• **Excerpt to read**

····················

- Born: 25 June 1919 Brockton, Massachusetts, US
- Died: 31 July 2008 (aged 89) London, England
- Occupation: Educationalist
- Spouses: ; Connie Isakofsky ​ ​(m. 1941; died 1976)​ ; Betty Rosen ​(m. 1978)​
- Children: 3, including Michael

= Harold Rosen (educationalist) =

British educationalist (1919–2008)

Harold Rosen (25 June 1919 – 31 July 2008) was an American-born British educationalist who lived in the UK for most of his life. His particular field was teaching English, and he eventually became an academic at the Institute of Education, part of London University.

In his youth, following the lead of his mother and grandfather, Rosen was a communist activist. After World War II, he became an English teacher and later a teacher trainer. He became a major figure in left-wing thinking in education after leaving the Communist Party in 1957. In the 1960s and 1970s, he played an important part in debates and developments in the fields of language teaching and primary education.

····················

• **What needs to be done**
Can you set down, word for word, the passage in the Harold Rosen biography above from "Harold Rosen (25" up to and including "of London University."?

• **Raw data**
····················

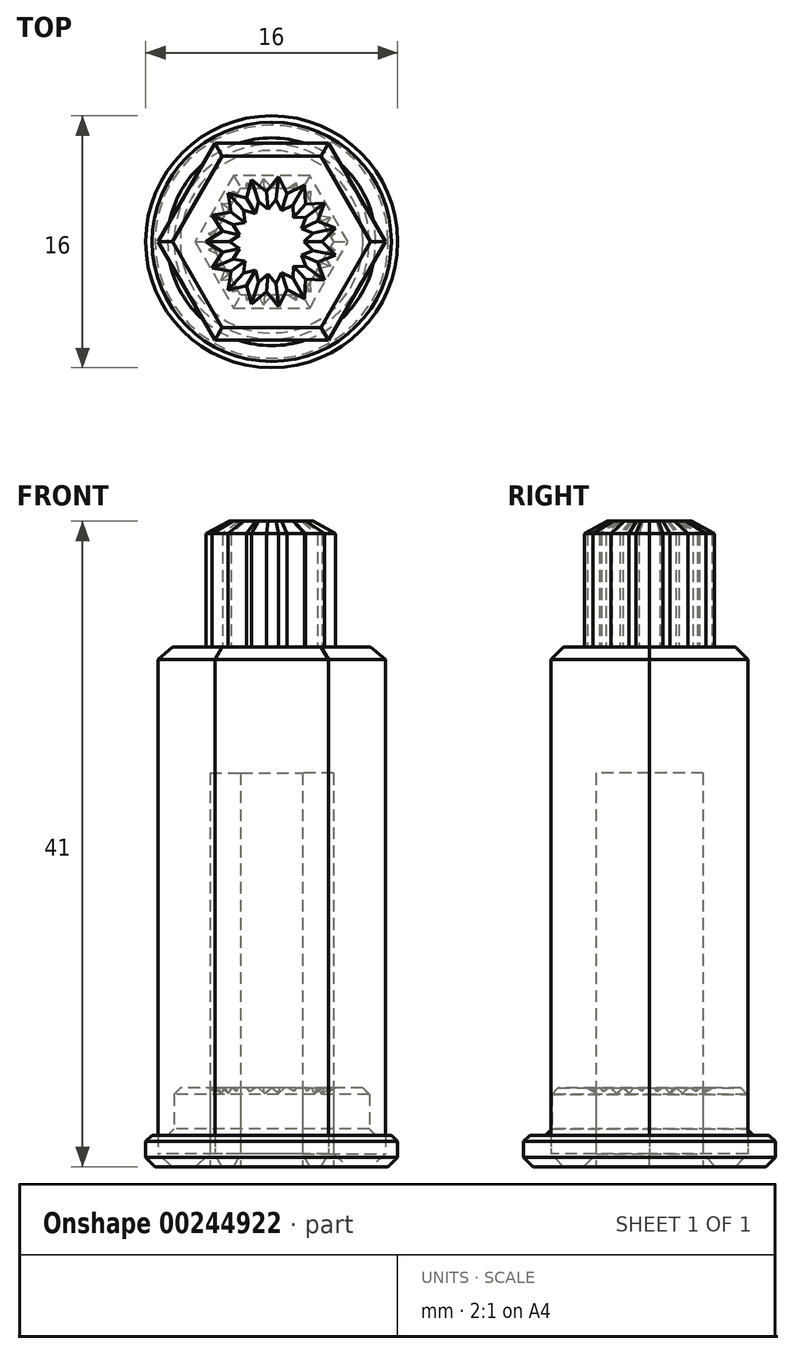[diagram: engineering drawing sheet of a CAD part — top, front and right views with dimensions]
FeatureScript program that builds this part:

····················

• **Result for this exercise**
Harold Rosen (25 June 1919 – 31 July 2008) was an American-born British educationalist who lived in the UK for most of his life. His particular field was teaching English, and he eventually became an academic at the Institute of Education, part of London University.